++++ INPUT DATA ++++

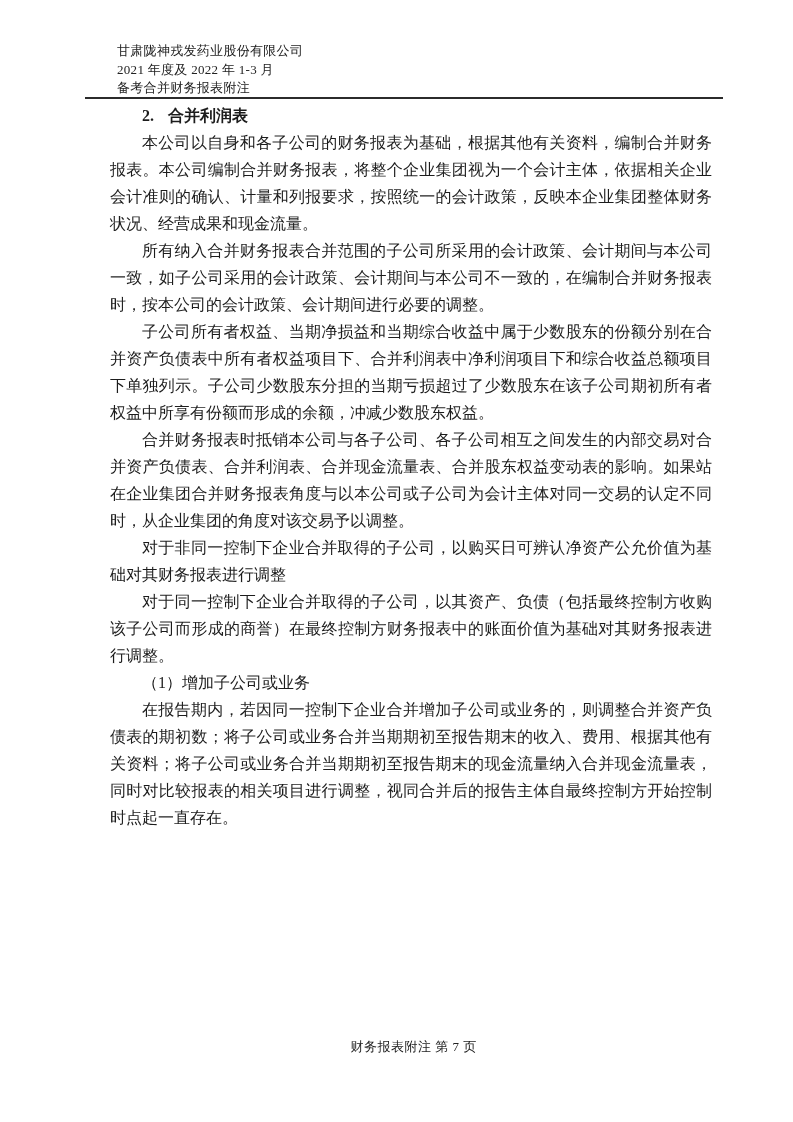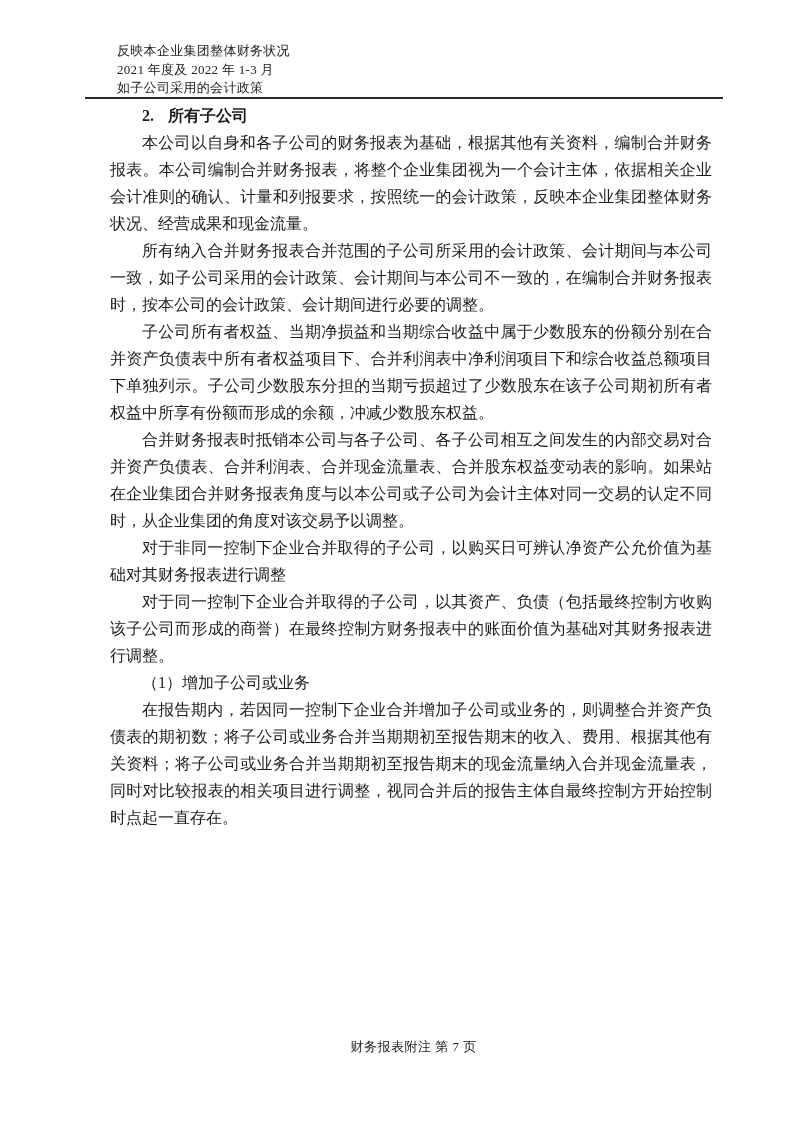--- a/index.html
+++ b/index.html
@@ -74,7 +74,7 @@
 <div class="page">
 
   <div class="doc-header">
-    <div>反映本企业集团整体财务状况</div>
+    <div>甘肃陇神戎发药业股份有限公司</div>
     <div>2021 年度及 2022 年 1-3 月</div>
     <div>如子公司采用的会计政策</div>
   </div>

++++

EXERCISE PROMPT → This task asks for the data above repeated exactly, without a single picture.

RESULT FOR THIS TASK →
--- a/index.html
+++ b/index.html
@@ -74,7 +74,7 @@
 <div class="page">
 
   <div class="doc-header">
-    <div>反映本企业集团整体财务状况</div>
+    <div>甘肃陇神戎发药业股份有限公司</div>
     <div>2021 年度及 2022 年 1-3 月</div>
     <div>如子公司采用的会计政策</div>
   </div>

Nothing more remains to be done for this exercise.